- Text shown
= = = = =
A San Antonio aerospace company that focuses on building rooms and seating for cargo planes tripled in space and looks to double in size.
Eighteen months ago, Knight Aerospace made some changes. For 27 years the company has built galleys, lavatories and entire rooms that could be mounted inside mammoth cargo planes like the C-130 Hercules. Its customers are largely military, in countries like Kuwait, Malaysia, Qatar and 22 others.
While it still manufactures those product lines, they added medical bays to their offerings, self-contained emergency rooms where doctors can begin treating and operating on patients.
"And then you have a hospital in the air, and when you finish the mission you can roll that off and a cargo aircraft is ready to go on its next mission," said Bianca Rhodes, Knight Aerospace CEO.
It announced Wednesday the company would move into 120,000 sq. ft. at Port San Antonio, and it may expand further to accommodate the growth. The move triples the company's footprint and includes offices, research and development space, offices and fabrication space.
The company more than doubled their staff from 20 to 57 in the last 18 months and expects to double again to more than 100 in the next 18 months.
The original plan was not to grow in San Antonio though. Rhodes was concerned about finding those additional hires.
“The San Antonio workforce has become very, very tight,” Rhodes said. “As a small business it’s really hard for us to compete for our workforce.”
She credited the San Antonio Economic Development Foundation and Port San Antonio’s efforts connecting them local workforce development resources at Alamo Colleges, Alamo Academies, the city, as well as some school districts with allaying her workforce concerns.
“Short term, yes there is going to be tightening on that string, but there’s tightening on that string everywhere,” said Jim Perschbach, CEO at Port San Antonio. But he said the area was ahead of the curve on regearing its workforce programs.
“Long term — as we provide more opportunities — we have a tremendous number of really great, really capable people in this community who are going to step up and make us successful for the next 100 years,” he said.
= = = = =
Answer these questions from the Knight Aerospace article above.
(a) For how many years has Knight Aerospace built galleys, lavatories and rooms for cargo planes?
(b) How much space will the company move into at Port San Antonio?
(c) Who is the CEO at Port San Antonio?
= = = = =
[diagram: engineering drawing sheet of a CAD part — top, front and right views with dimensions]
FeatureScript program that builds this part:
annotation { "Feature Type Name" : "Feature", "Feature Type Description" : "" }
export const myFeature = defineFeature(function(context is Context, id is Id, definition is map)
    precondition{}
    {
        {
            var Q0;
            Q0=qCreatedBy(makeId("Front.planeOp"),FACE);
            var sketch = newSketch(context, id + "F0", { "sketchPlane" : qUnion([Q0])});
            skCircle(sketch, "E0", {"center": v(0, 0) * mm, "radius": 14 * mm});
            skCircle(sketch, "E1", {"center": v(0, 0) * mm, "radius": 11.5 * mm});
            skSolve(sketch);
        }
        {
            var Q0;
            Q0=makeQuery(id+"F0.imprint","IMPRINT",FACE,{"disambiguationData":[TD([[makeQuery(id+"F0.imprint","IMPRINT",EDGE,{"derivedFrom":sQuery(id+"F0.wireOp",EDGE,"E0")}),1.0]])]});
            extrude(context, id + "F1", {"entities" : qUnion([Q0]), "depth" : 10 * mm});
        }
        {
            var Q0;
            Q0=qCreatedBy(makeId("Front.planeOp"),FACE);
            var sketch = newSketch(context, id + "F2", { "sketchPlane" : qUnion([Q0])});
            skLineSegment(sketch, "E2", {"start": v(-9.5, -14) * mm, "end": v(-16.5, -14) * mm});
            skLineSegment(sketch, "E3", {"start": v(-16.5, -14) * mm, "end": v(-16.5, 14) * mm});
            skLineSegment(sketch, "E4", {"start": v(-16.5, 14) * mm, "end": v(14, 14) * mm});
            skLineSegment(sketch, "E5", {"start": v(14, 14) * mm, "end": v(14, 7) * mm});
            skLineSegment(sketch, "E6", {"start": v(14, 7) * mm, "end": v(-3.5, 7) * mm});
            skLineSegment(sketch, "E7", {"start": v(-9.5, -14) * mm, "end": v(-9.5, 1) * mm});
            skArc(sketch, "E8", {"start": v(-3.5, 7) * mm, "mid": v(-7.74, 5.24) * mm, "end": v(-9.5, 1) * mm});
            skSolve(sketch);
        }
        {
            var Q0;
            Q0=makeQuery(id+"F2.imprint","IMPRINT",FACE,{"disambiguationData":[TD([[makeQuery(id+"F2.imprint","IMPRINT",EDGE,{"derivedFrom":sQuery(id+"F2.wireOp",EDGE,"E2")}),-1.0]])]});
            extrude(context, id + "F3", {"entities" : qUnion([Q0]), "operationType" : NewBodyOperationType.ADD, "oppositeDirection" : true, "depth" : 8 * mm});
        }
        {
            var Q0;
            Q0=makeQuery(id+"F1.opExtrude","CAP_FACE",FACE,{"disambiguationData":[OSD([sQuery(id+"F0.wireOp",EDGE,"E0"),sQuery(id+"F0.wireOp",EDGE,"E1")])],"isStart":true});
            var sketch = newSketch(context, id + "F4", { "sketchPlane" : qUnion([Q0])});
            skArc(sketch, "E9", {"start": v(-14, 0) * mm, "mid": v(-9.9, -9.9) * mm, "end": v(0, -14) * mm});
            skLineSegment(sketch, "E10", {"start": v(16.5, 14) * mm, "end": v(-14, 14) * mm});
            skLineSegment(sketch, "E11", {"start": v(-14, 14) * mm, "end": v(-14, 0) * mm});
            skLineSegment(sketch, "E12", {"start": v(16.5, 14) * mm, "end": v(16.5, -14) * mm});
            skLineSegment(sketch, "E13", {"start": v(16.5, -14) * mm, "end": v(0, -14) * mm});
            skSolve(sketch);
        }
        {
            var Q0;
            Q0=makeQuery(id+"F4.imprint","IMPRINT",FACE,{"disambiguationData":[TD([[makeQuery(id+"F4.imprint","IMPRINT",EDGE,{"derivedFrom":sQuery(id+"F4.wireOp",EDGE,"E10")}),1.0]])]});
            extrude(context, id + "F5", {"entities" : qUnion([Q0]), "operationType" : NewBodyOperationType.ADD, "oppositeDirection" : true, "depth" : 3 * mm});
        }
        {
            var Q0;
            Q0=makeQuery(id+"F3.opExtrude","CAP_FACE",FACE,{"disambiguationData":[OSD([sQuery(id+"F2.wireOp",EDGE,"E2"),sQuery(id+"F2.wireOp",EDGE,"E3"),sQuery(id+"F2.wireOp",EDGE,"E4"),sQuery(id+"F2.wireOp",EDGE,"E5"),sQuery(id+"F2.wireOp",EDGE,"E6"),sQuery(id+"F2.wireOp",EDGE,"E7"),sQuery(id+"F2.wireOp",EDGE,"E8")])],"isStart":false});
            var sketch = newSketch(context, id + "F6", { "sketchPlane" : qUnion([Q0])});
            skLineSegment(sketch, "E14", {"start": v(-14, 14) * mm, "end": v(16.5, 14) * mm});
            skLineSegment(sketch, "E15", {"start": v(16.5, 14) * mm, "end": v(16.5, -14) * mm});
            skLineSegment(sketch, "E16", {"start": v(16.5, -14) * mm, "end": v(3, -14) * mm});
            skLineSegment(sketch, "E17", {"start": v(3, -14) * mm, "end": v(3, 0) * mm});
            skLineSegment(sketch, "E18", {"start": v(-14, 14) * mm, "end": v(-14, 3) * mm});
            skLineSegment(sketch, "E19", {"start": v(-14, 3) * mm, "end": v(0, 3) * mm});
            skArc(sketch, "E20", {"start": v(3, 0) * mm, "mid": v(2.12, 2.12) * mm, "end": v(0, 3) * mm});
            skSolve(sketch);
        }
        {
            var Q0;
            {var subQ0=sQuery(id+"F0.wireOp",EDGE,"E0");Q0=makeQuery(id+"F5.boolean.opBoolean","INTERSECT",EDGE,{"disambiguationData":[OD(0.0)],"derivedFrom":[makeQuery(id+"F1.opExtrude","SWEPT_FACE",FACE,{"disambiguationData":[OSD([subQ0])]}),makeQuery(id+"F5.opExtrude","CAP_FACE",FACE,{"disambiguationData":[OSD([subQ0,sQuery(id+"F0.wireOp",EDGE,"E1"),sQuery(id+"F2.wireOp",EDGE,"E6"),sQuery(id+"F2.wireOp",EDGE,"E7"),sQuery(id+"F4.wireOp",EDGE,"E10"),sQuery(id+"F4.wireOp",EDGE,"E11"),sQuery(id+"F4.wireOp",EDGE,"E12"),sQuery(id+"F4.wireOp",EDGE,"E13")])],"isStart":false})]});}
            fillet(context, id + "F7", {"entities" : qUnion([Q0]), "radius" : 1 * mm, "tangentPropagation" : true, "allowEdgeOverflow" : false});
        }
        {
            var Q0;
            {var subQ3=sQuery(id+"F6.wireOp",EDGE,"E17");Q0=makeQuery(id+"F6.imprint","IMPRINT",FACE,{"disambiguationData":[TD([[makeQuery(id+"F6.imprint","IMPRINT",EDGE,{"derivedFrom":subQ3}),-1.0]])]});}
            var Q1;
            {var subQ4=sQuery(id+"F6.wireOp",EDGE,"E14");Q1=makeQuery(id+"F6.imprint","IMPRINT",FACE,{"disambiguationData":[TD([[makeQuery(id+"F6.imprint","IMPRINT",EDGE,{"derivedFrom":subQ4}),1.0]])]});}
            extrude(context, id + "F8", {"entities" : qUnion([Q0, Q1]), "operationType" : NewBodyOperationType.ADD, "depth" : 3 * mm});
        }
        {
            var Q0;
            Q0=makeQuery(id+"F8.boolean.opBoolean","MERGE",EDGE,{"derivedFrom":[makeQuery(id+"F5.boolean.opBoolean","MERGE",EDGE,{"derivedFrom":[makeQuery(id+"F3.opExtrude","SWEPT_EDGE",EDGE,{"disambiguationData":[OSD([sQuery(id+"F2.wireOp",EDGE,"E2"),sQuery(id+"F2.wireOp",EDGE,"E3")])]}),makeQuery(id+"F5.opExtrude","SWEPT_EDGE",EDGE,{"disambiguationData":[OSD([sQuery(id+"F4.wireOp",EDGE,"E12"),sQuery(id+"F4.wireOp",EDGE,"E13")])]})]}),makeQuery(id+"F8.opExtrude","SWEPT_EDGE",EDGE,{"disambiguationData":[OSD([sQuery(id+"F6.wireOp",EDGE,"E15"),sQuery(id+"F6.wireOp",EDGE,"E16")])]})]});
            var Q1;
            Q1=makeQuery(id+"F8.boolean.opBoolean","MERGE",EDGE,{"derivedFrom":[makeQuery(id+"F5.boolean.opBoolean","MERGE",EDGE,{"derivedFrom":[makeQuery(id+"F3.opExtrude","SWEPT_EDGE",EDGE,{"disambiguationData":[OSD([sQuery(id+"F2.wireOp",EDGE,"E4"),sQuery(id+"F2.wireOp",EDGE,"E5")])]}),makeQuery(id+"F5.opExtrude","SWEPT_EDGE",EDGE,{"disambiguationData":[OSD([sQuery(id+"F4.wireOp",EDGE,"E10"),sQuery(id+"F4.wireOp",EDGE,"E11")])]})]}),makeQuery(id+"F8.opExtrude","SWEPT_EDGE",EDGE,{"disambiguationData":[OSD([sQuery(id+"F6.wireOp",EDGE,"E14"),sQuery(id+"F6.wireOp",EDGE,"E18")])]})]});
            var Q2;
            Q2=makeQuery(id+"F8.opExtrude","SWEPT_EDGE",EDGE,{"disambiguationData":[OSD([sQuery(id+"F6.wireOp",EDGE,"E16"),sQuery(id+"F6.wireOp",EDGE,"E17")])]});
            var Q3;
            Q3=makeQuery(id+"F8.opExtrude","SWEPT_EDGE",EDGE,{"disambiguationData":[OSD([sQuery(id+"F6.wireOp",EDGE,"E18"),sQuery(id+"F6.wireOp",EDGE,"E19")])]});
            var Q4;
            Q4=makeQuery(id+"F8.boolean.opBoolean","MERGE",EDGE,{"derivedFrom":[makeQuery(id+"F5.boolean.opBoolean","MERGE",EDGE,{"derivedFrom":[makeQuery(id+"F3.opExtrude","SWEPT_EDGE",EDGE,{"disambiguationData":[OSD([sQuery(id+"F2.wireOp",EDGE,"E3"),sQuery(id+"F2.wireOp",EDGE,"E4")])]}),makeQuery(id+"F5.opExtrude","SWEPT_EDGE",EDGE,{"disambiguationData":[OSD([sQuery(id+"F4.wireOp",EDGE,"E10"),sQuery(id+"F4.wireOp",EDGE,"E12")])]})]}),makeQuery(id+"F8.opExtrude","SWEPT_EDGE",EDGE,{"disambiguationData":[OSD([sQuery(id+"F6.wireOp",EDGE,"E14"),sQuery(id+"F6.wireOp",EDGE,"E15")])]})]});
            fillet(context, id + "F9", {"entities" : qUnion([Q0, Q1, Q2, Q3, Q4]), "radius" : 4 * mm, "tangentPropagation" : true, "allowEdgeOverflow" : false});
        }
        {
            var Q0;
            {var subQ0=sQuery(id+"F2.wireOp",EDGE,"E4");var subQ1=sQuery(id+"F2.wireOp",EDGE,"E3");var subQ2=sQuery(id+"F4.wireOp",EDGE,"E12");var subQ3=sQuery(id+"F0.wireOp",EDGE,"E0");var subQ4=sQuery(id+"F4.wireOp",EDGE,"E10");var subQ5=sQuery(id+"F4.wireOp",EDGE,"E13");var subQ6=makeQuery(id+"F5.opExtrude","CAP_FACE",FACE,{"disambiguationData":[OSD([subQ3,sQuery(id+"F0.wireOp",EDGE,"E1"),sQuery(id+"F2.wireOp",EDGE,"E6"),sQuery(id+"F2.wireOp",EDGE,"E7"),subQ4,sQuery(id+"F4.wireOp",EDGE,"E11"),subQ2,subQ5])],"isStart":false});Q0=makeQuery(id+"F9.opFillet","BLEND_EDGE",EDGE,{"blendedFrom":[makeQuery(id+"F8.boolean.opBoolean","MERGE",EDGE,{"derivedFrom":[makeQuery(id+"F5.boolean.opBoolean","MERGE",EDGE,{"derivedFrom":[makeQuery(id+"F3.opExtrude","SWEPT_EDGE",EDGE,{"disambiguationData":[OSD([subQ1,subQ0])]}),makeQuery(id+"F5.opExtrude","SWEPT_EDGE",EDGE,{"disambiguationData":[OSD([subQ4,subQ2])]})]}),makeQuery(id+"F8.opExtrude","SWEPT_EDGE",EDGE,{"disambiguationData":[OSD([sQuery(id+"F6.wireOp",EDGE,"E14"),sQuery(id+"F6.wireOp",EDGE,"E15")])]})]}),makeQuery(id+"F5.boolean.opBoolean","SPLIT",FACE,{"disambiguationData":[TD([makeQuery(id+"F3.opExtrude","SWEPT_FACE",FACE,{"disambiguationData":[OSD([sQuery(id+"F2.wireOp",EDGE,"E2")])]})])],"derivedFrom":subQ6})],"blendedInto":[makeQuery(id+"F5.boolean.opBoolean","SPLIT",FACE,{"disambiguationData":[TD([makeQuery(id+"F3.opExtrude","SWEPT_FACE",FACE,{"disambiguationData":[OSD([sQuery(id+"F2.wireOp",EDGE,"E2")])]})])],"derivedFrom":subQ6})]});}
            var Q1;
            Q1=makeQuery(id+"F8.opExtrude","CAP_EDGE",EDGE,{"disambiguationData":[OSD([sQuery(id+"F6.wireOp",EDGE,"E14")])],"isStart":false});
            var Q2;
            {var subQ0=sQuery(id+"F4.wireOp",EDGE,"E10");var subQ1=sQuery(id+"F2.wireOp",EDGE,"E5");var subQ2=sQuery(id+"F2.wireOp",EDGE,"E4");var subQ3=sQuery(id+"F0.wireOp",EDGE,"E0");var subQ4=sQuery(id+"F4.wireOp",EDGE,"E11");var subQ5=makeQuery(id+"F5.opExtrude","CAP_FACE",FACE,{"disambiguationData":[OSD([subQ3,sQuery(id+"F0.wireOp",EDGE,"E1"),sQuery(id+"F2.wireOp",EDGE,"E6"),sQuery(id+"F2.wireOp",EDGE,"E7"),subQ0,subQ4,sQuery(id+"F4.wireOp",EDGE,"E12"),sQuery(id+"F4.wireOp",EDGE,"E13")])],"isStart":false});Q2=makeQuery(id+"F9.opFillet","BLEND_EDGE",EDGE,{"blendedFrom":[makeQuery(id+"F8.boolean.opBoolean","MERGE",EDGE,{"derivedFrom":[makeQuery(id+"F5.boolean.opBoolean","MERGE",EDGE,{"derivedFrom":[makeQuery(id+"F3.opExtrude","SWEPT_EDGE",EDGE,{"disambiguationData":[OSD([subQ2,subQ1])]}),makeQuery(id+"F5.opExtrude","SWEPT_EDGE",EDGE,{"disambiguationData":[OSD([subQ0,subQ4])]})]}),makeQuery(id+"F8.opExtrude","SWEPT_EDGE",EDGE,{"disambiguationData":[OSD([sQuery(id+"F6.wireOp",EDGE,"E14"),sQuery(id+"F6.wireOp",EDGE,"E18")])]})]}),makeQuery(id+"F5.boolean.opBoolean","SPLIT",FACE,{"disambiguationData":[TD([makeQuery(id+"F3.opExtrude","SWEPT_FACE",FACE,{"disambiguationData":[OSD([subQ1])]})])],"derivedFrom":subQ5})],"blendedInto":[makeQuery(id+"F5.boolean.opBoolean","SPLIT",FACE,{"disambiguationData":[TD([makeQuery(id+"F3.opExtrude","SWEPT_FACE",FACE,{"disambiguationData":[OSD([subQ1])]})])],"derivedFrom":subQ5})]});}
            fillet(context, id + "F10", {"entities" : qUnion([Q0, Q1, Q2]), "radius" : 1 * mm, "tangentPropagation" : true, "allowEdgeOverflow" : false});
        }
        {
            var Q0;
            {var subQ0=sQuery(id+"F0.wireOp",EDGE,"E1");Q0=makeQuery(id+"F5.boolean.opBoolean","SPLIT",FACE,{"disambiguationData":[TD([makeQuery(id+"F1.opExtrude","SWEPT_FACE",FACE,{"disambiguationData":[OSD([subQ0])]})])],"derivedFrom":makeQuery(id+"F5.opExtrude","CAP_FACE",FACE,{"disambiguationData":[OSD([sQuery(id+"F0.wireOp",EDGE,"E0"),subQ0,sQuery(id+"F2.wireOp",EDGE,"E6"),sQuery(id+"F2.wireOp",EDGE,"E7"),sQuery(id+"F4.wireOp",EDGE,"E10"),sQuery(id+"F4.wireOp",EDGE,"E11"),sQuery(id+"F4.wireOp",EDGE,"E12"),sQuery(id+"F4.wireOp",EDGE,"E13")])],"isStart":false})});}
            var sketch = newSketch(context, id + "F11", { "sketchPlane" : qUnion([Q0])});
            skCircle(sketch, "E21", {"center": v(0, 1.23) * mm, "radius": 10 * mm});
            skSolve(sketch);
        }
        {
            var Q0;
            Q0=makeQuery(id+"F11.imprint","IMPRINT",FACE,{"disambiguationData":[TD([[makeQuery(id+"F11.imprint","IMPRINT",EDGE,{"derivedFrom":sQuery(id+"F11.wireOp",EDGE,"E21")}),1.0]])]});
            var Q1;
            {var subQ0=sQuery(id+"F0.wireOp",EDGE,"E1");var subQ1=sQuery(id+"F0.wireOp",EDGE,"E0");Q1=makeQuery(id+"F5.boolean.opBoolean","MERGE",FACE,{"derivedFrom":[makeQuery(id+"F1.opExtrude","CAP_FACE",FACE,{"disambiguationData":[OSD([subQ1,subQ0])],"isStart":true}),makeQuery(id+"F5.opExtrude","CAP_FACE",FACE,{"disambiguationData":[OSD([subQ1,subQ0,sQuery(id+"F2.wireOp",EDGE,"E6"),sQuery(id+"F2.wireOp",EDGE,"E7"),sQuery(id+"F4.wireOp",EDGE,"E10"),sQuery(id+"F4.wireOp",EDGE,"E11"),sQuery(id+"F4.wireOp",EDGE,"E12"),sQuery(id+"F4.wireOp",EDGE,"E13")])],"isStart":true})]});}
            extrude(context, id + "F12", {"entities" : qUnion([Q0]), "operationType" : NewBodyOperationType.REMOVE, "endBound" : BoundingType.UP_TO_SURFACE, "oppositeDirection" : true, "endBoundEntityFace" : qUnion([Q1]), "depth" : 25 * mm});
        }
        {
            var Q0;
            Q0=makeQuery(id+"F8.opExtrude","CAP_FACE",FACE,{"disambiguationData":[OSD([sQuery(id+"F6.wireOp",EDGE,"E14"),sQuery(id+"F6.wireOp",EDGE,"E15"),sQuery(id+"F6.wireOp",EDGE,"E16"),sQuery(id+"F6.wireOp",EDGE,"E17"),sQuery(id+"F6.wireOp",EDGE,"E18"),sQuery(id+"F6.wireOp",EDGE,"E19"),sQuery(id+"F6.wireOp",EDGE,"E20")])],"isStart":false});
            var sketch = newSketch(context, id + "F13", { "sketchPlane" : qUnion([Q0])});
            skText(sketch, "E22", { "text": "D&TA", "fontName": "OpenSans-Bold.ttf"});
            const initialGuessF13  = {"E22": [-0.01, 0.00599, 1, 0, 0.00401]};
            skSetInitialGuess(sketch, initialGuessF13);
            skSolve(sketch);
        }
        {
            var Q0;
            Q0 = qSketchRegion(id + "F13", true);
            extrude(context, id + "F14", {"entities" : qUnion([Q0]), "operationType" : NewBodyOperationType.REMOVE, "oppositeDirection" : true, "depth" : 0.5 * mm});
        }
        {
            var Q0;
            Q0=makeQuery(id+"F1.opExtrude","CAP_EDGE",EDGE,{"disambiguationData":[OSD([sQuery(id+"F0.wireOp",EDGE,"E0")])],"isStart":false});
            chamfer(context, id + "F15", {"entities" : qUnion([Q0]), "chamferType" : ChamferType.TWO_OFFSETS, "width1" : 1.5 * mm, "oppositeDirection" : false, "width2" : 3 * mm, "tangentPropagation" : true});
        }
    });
= = = = =
- Output
(a) 27 years
(b) 120,000 sq. ft.
(c) Jim Perschbach